→ Task item
Reproduce word for word every line of the rows from the line containing "POPULAR CATEGORY" through the end of the rows, including both ends. Leave the pictures out.

# # # #

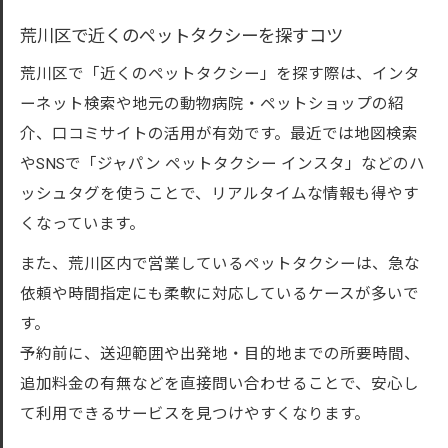
ペットタクシー転送利用時の流れと準備事
荒川区で近くのペットタクシーを探すコツ
項
荒川区で「近くのペットタクシー」を探す際は、インタ
ペットタクシーで移動時の安心対策ポイン
ーネット検索や地元の動物病院・ペットショップの紹
ト
介、口コミサイトの活用が有効です。最近では地図検索
ペットタクシー快適利用のための事前相談
やSNSで「ジャパン ペットタクシー インスタ」などのハ
術
ッシュタグを使うことで、リアルタイムな情報も得やす
ペットタクシー荒川区対応のおすすめ活用
くなっています。
術
また、荒川区内で営業しているペットタクシーは、急な
乗車前に知りたいポイントと注意点まとめ
依頼や時間指定にも柔軟に対応しているケースが多いで
ペットタクシー乗車前の必須チェックリス
す。
ト
予約前に、送迎範囲や出発地・目的地までの所要時間、
追加料金の有無などを直接問い合わせることで、安心し
ペットタクシー利用時の予約や連絡の注意
て利用できるサービスを見つけやすくなります。
点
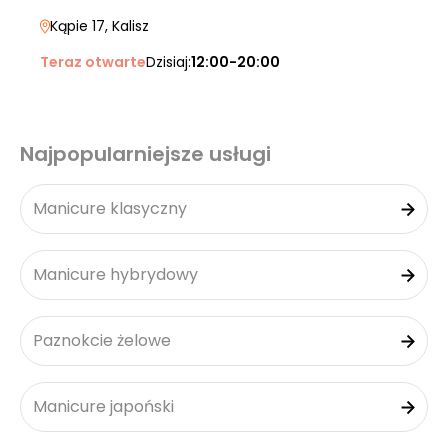
Kąpie 17
, Kalisz
Teraz otwarte
Dzisiaj:
12:00-20:00
Najpopularniejsze usługi
Manicure klasyczny
Manicure hybrydowy
Paznokcie żelowe
Manicure japoński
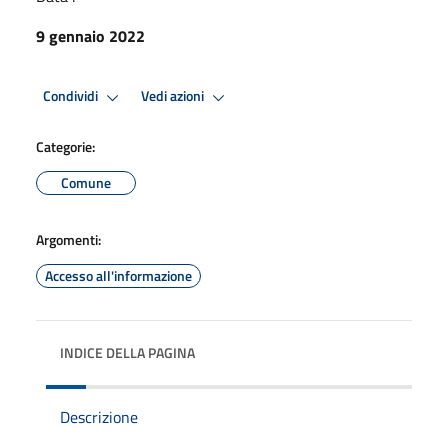
9 gennaio 2022
Condividi
Vedi azioni
Categorie:
Comune
Argomenti:
Accesso all'informazione
INDICE DELLA PAGINA
Descrizione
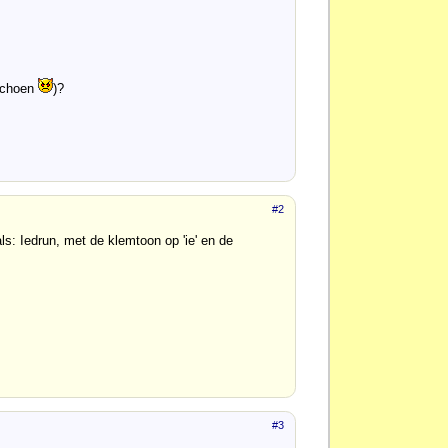
 schoen
)?
#2
s: Iedrun, met de klemtoon op 'ie' en de
#3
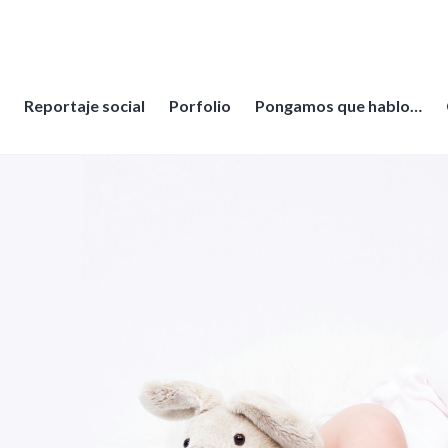
Reportaje social
Porfolio
Pongamos que hablo…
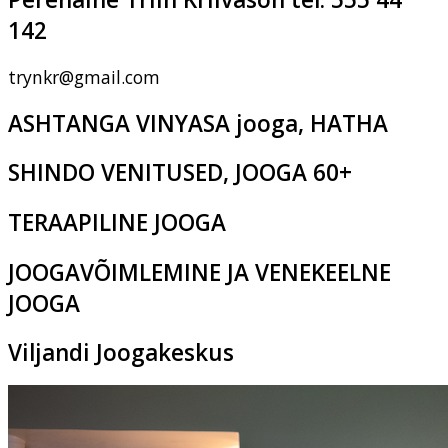
142
trynkr@gmail.com
ASHTANGA VINYASA jooga, HATHA
SHINDO VENITUSED, JOOGA 60+
TERAAPILINE JOOGA
JOOGAVÕIMLEMINE JA VENEKEELNE
JOOGA
Viljandi Joogakeskus
Pikk tn 2c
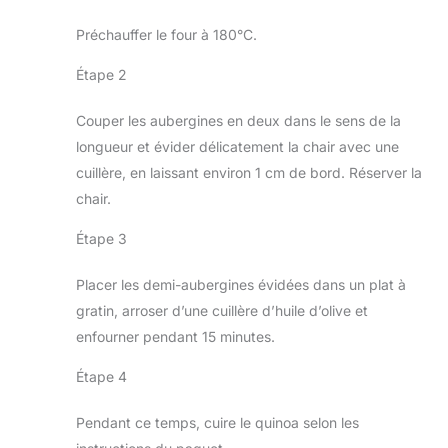
Préchauffer le four à 180°C.
Étape 2
Couper les aubergines en deux dans le sens de la
longueur et évider délicatement la chair avec une
cuillère, en laissant environ 1 cm de bord. Réserver la
chair.
Étape 3
Placer les demi-aubergines évidées dans un plat à
gratin, arroser d’une cuillère d’huile d’olive et
enfourner pendant 15 minutes.
Étape 4
Pendant ce temps, cuire le quinoa selon les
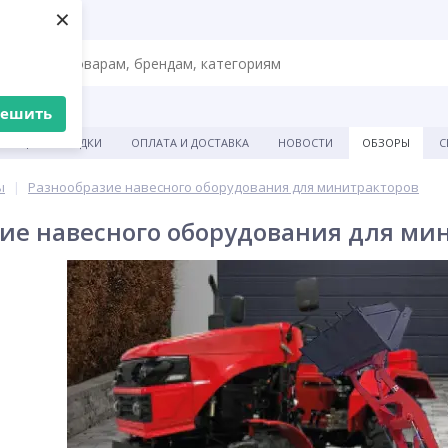
×
решить
АКЦИИ И СКИДКИ
ОПЛАТА И ДОСТАВКА
НОВОСТИ
ОБЗОРЫ
С
ы
Разнообразие навесного оборудования для минитракторов
ие навесного оборудования для ми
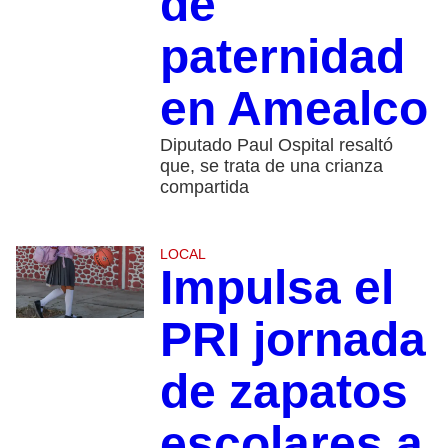
de
paternidad
en Amealco
Diputado Paul Ospital resaltó
que, se trata de una crianza
compartida
LOCAL
Impulsa el
PRI jornada
de zapatos
escolares a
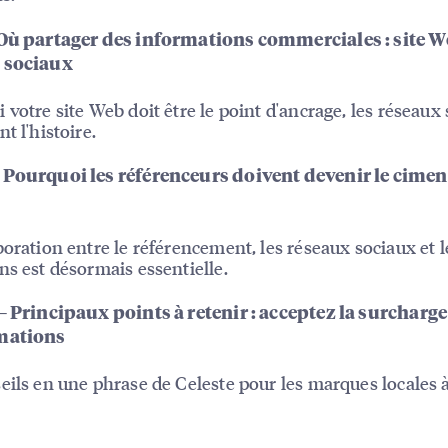
 Où partager des informations commerciales : site W
 sociaux
 votre site Web doit être le point d'ancrage, les réseaux
t l'histoire.
 Pourquoi les référenceurs doivent devenir le cimen
s
boration entre le référencement, les réseaux sociaux et l
ns est désormais essentielle.
— Principaux points à retenir : acceptez la surcharge
mations
eils en une phrase de Celeste pour les marques locales à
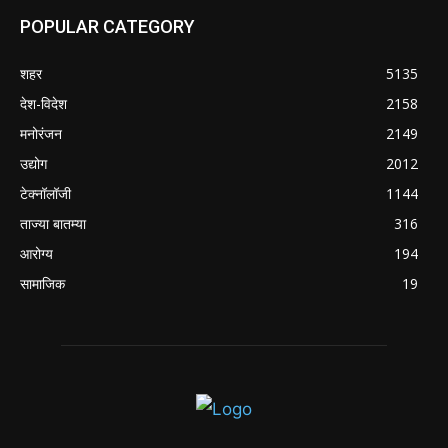
POPULAR CATEGORY
शहर
5135
देश-विदेश
2158
मनोरंजन
2149
उद्योग
2012
टेक्नॉलॉजी
1144
ताज्या बातम्या
316
आरोग्य
194
सामाजिक
19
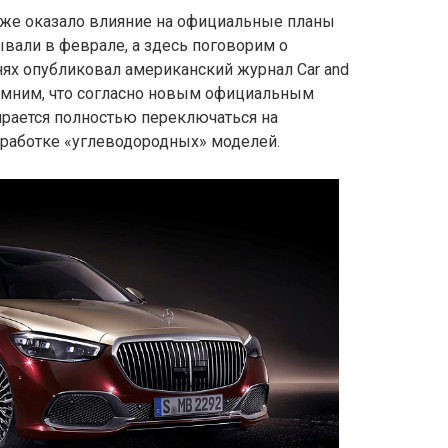
же оказало влияние на официальные планы
вали в феврале, а здесь поговорим о
ях опубликовал американский журнал Car and
помним, что согласно новым официальным
ирается полностью переключаться на
зработке «углеводородных» моделей.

# # # #

→ Task response
POPULAR CATEGORY
शहर
5135
देश-विदेश
2158
मनोरंजन
2149
उद्योग
2012
टेक्नॉलॉजी
1144
ताज्या बातम्या
316
आरोग्य
194
सामाजिक
19
же оказало влияние на официальные планы
вали в феврале, а здесь поговорим о
ях опубликовал американский журнал Car and
помним, что согласно новым официальным
ирается полностью переключаться на
зработке «углеводородных» моделей.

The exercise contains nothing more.